Byzantine and Christian Museum
Between the glorious monuments of ancient Greece
and the zeitgeist of the contemporary art scene, Athens’ Byzantine treasures are often overlooked. Medieval chapels are peppered throughout the city (especially among the pedestrian alleys and souvenir shops of Plaka), many with masterful frescoes and icons intact. For an awe-inspiring overview of Byzantium, a deeply influential period of Greek civilization that spanned almost eight centuries, visit this meditative museum devoted to art from the early Christian, Byzantine, and medieval era. With more than 30,000 artifacts, ranging from altarpieces to icons, textiles, manuscripts, murals, and mosaics, the museum’s collection is almost entirely concerned with religious expression. But the diversity of the techniques and approaches is mind-boggling and the artistic thread running from classical antiquity to modern art is palpable.

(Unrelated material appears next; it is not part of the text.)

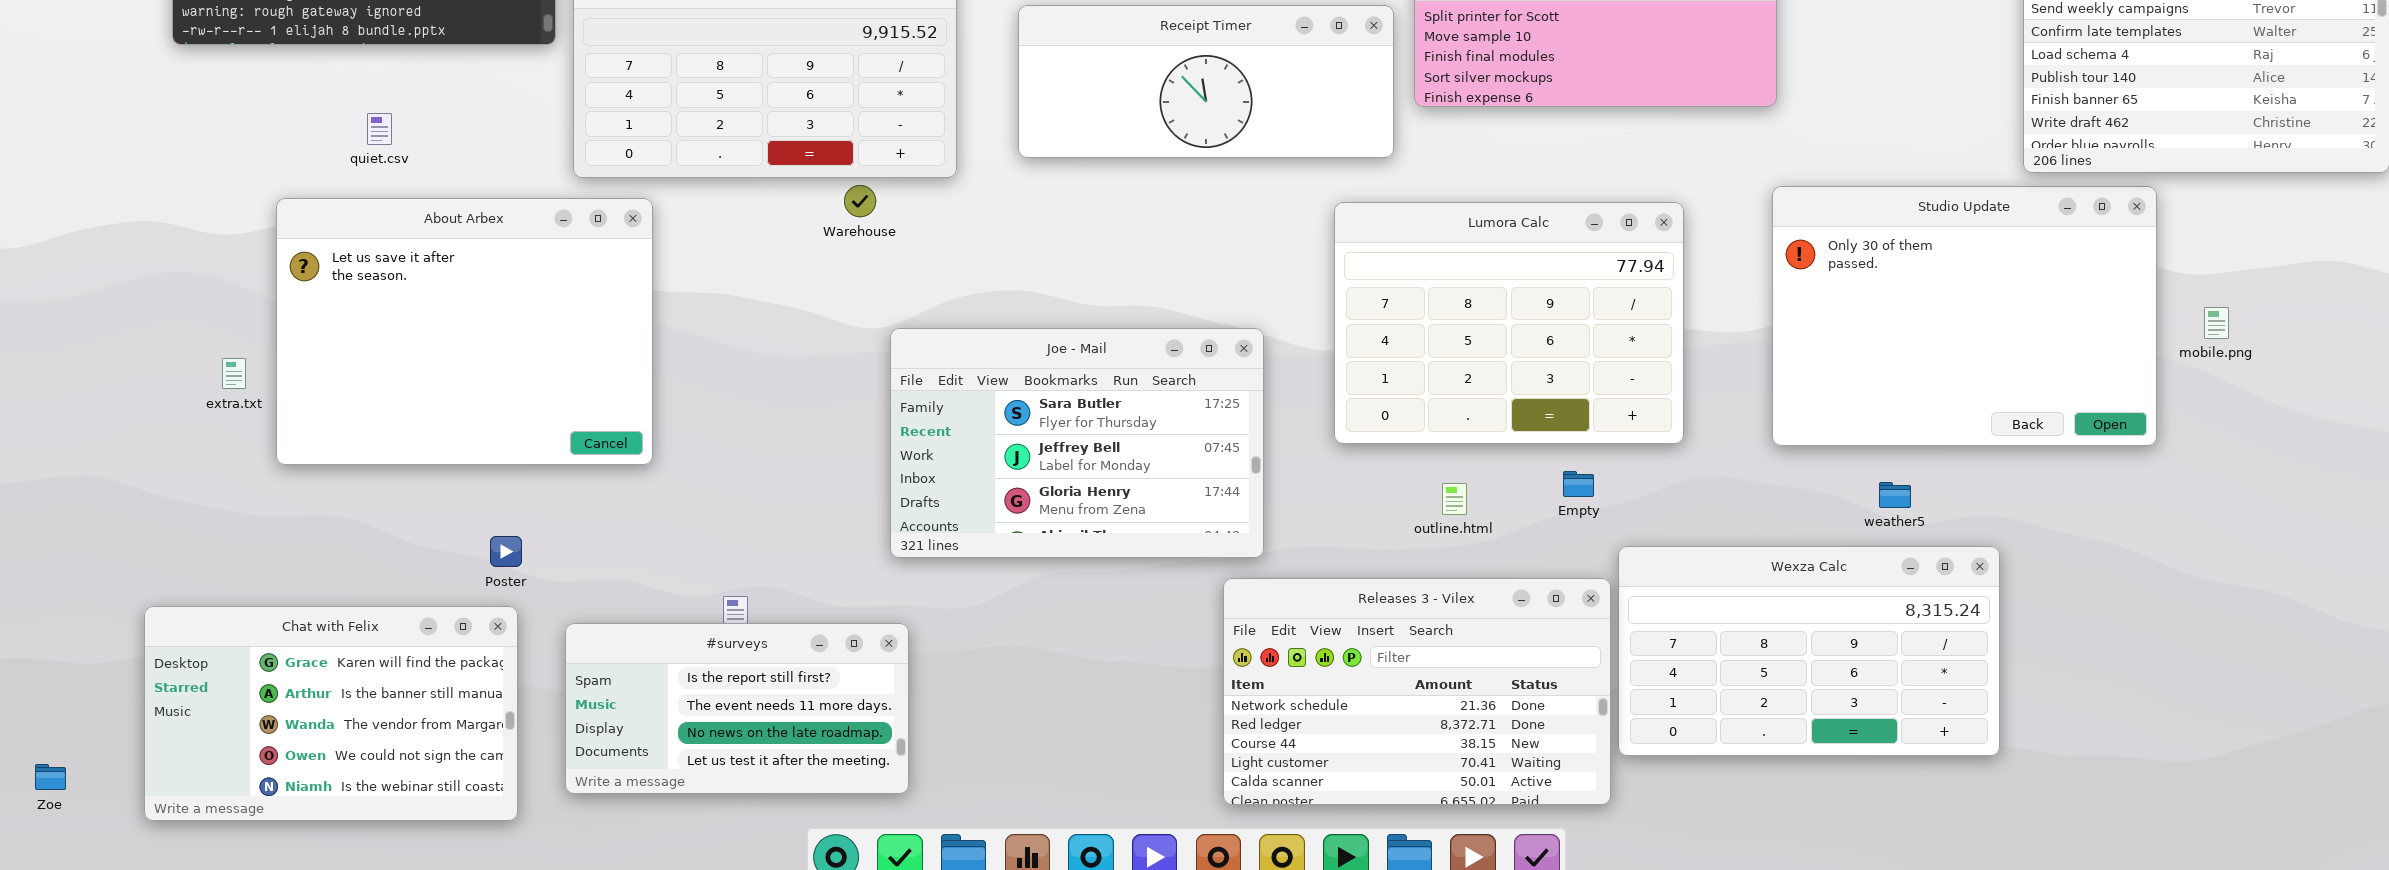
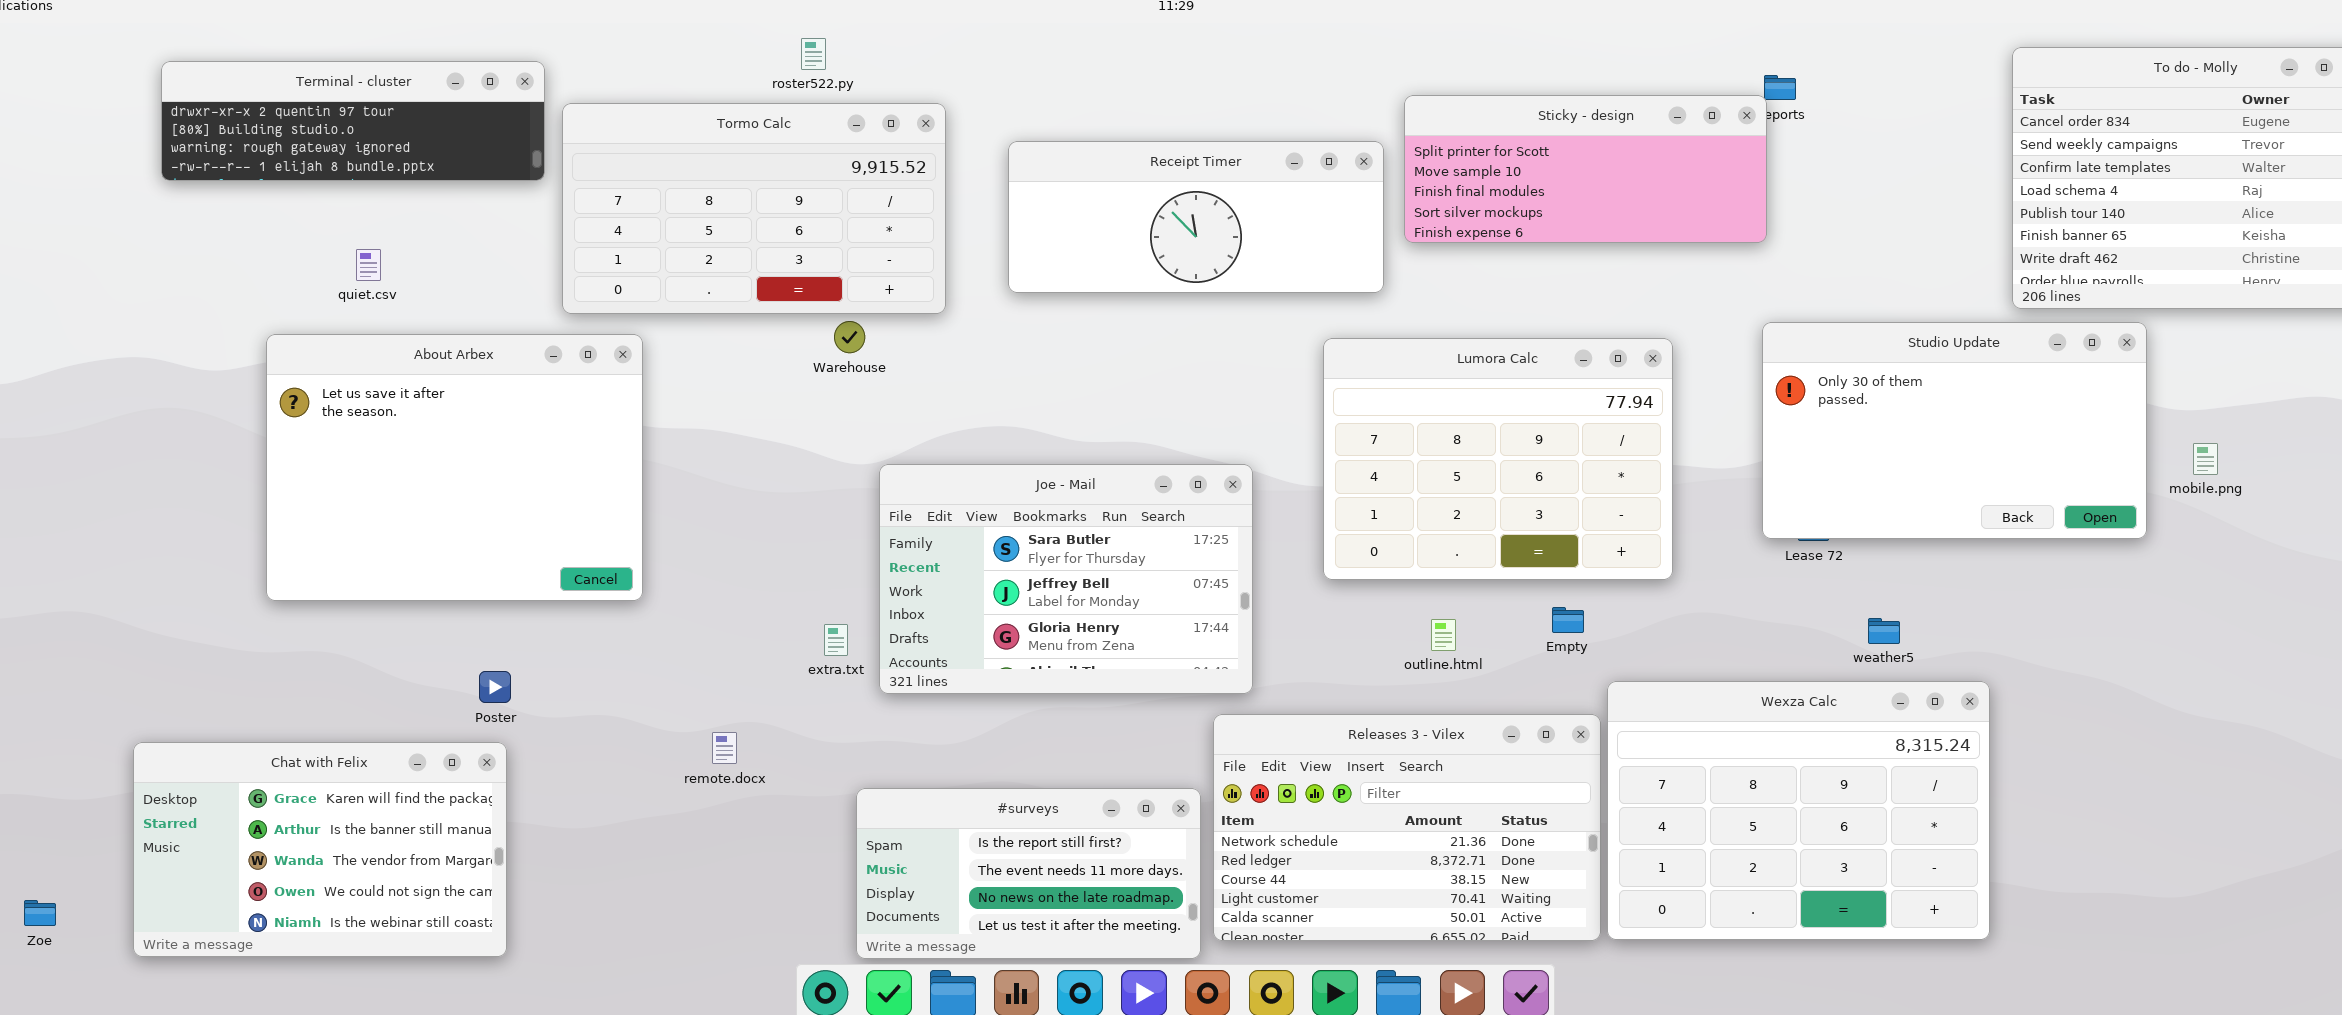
Studio Update: [1772,186,2157,446] -> [1762,322,2147,539], resized
extra.txt: [222,358,246,389] -> [824,624,848,656], moved
Wexza Calc: [1618,546,2000,756] -> [1607,681,1990,940], resized
#surveys: [565,623,909,794] -> [856,788,1201,959], moved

The architecture is interesting, too. Built in 1848 in the style of a Florentine palace, today Villa Ilisia’s cloistered grounds are more redolent of a Greek Orthodox monastery. The gardens offer a cool respite from the urban hustle, with fountains and benches beneath the fruit trees. It’s located on the city’s unofficial Museum Mile, Vassilisis Sofias Avenue (also home to the Benaki Museum of Greek Culture, the Museum of Cycladic Art, and the War Museum).